Scientists are plotting out benchmark problems specifically appropriate to hybrid quantum computers.

Credit: Daan Botlek/Quanta Magazine

In the wake of Google's 2015 announcement that the D-Wave 2X quantum computer conducted a task 100 million times faster than a classical computer, scientists are plotting out "benchmark problems," or classes of problems that are specifically appropriate to hybrid quantum machines like the D-Wave 2X.

A recent Google study proposed scaled-up quantum annealers should outperform classical computers in certain niche disciplines. A quantum annealer is designed to meet the challenge of solving an NP-hard optimization problem, and to arrive at good-enough solutions instead of best solutions.

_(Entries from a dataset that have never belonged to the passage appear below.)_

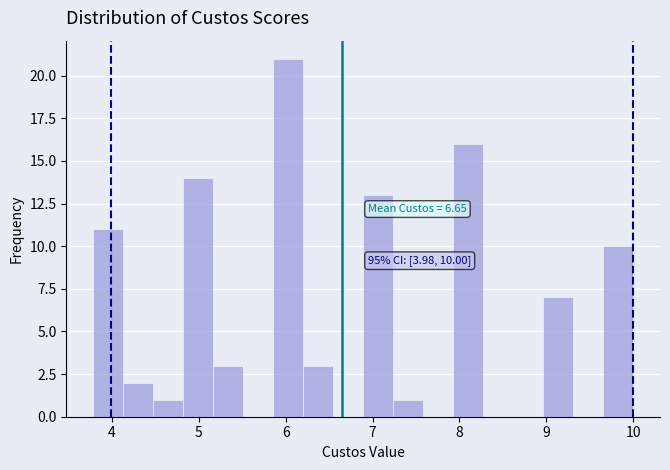

Read against the x-axis, roughly where is the centre of the tallest bar?

6.0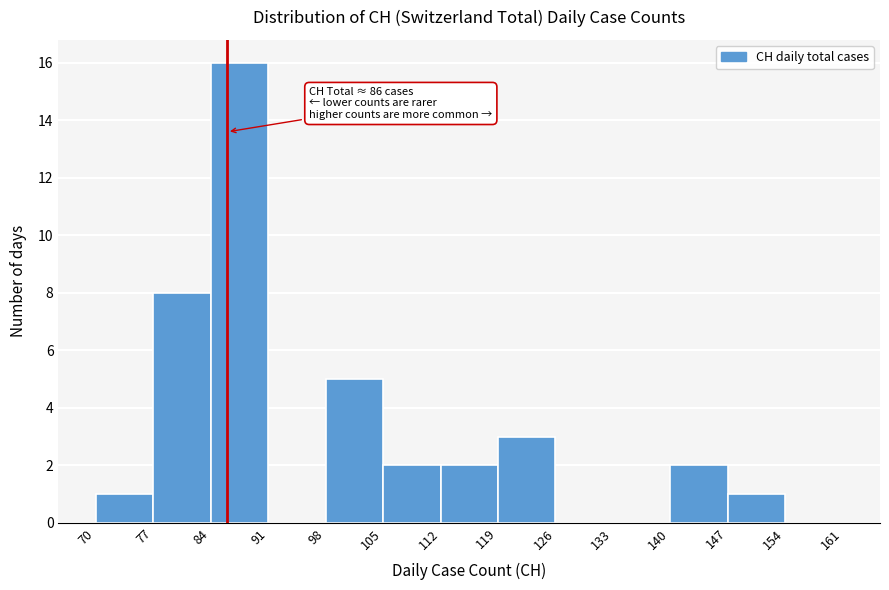

Which range on the x-axis has the tallest bar?

84 to 91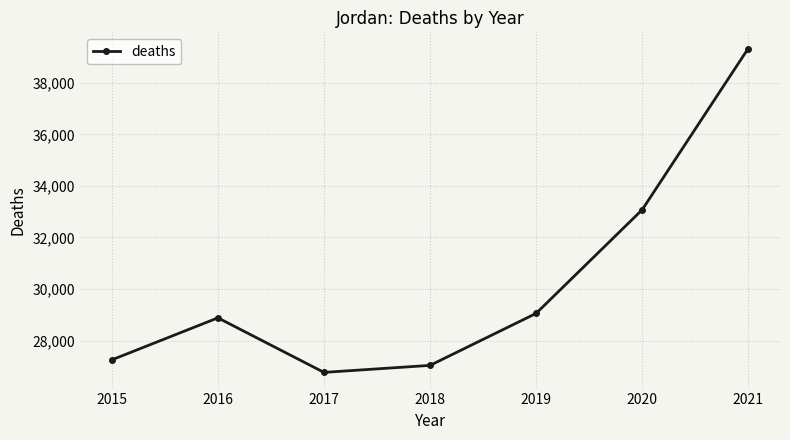

Is it true that the value at 2021 is 65831?

False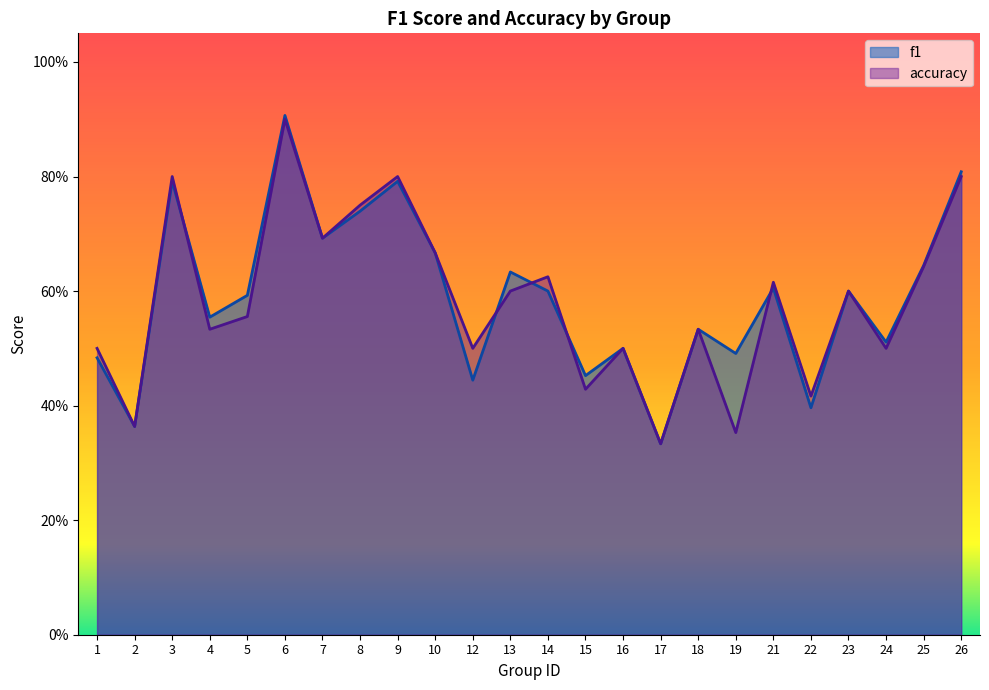

True or false: f1 has a value of 0.5 at 3.

False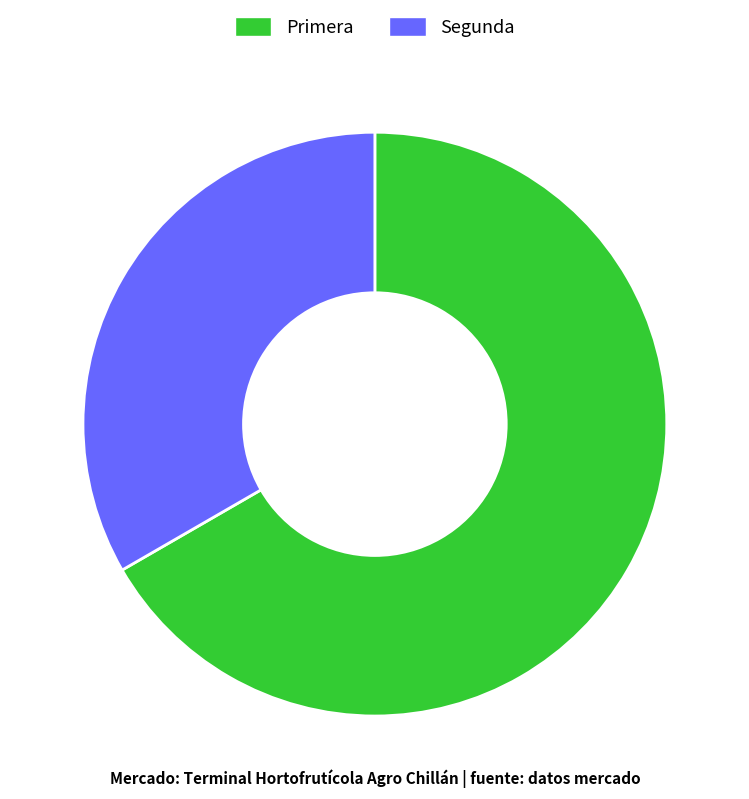

Does Primera represent more than half of the total?

Yes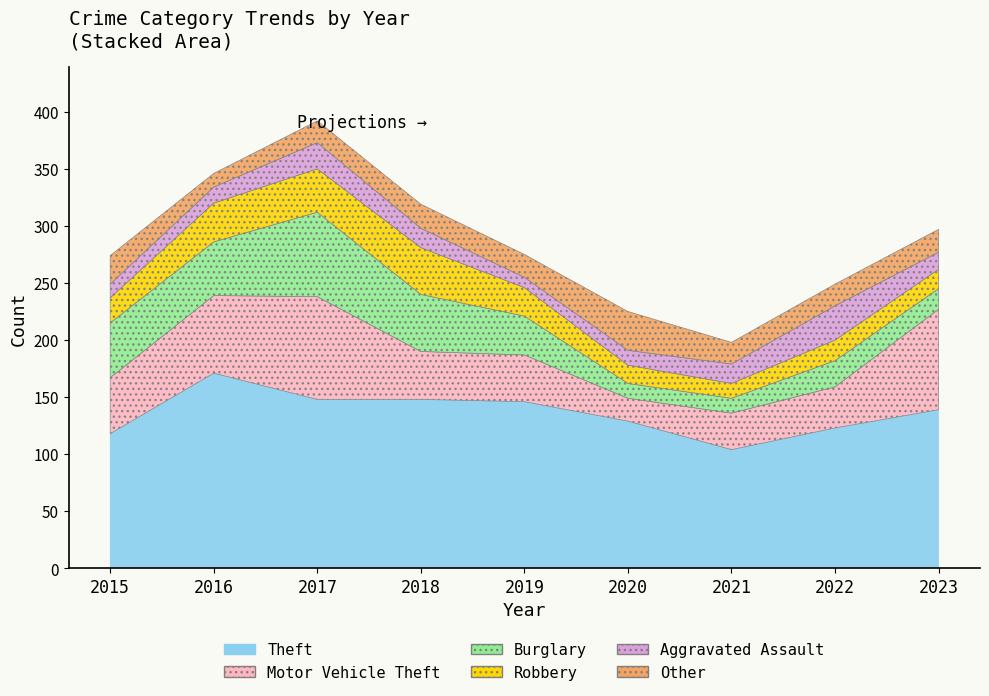

Where is Other nearest to the value 23?

2015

The D-Wave leverages a novel quantum property to "tunnel" from one solution to another in search of the lowest energy state. Swiss Federal Institute of Technology Zurich researcher Matthias Troyer says the Google study makes the most persuasive case thus far that the D-Wave 2X employs quantum effects to tackle problems. However, researchers are skeptical of Google's claim of the D-Wave's vastly superior speed over a classical algorithm.

"They looked for problem instances where quantum annealing should work faster than classical annealing, and on those problems where the classical annealer is very slow, the D-Wave worked well," Troyer notes.

Texas A&M University's Helmut Katzgraber says now it is up to researchers to identify classical algorithms that could take advantage of the D-Wave 2X's quantum technology.